======== Extract to read ========

Difference of means for paired data: Model the mean of the differences or the joint distribution

June 29, 2017
By

(This article was originally published at Doing Bayesian Data Analysis, and syndicated at StatsBlogs.)

I'm regularly asked about how to analyze the difference of means for paired data, such as pre-treatment and post-treatment scores (for the same subjects), or, say, blood pressures of spouses, etc. The usual approach is merely to consider the difference scores (e.g., post minus pre for each subject) and examine the mean of the differences. But we could also consider the joint distribution of the paired scores and describe the joint distribution as, say, a bivariate normal. In this post I'll show you how to do both. I'll illustrate with both positively correlated pairs and negatively correlated pairs.

Suppose we have positively correlated pairs of scores (e.g., if the pre-treatment score is higher than average, then the post-treatment score tends to be higher than average; or, if one person's relationship satisfaction is higher than average, then his/her spouse's relationship satisfaction tends to be higher than average).

We can describe the joint distribution as a bivariate normal, and then consider the posterior distribution of the difference of means, as shown below:




The red crosses (above) mark the arithmetic means in the data.

The script for generating the plots above is appended at the end of this post. It is merely a variation of the script for multivariate normals posted on this blog a few days ago.

========

- _Aim_: In the post on difference of means for paired data, reproduce word for word the passage that begins at the words "Suppose we have" and stops after "in the data.".

======== Dataset excerpts ========

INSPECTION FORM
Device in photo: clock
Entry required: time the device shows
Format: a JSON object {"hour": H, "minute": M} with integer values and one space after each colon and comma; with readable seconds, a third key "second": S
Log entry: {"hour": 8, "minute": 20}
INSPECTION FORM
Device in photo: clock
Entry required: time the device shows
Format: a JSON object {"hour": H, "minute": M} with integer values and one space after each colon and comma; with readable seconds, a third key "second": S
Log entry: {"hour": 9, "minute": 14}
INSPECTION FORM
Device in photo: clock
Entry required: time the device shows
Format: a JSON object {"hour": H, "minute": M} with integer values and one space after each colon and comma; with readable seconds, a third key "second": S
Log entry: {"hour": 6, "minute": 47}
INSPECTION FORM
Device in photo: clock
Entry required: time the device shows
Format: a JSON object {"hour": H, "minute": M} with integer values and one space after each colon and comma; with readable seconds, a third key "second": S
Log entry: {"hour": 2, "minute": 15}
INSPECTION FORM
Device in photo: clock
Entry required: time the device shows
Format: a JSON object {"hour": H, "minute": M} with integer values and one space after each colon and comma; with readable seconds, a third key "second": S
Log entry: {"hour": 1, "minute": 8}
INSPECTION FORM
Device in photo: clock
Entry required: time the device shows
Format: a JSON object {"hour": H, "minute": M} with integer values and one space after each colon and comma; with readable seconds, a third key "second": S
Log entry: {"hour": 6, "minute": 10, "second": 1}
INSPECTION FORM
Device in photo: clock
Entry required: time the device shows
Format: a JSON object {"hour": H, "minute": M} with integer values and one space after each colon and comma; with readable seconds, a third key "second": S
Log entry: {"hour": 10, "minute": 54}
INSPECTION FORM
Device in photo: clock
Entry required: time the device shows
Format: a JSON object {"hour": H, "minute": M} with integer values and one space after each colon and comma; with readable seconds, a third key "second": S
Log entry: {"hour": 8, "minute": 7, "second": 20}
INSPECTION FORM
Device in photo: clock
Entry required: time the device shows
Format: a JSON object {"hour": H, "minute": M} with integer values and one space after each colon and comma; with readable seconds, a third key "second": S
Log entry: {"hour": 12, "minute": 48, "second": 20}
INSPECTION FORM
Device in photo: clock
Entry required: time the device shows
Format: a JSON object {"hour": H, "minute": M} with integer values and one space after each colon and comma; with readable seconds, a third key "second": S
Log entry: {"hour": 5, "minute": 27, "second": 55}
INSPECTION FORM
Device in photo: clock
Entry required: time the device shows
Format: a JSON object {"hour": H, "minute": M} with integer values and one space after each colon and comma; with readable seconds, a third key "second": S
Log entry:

========

- _Result of the exercise_:
Suppose we have positively correlated pairs of scores (e.g., if the pre-treatment score is higher than average, then the post-treatment score tends to be higher than average; or, if one person's relationship satisfaction is higher than average, then his/her spouse's relationship satisfaction tends to be higher than average).

We can describe the joint distribution as a bivariate normal, and then consider the posterior distribution of the difference of means, as shown below:




The red crosses (above) mark the arithmetic means in the data.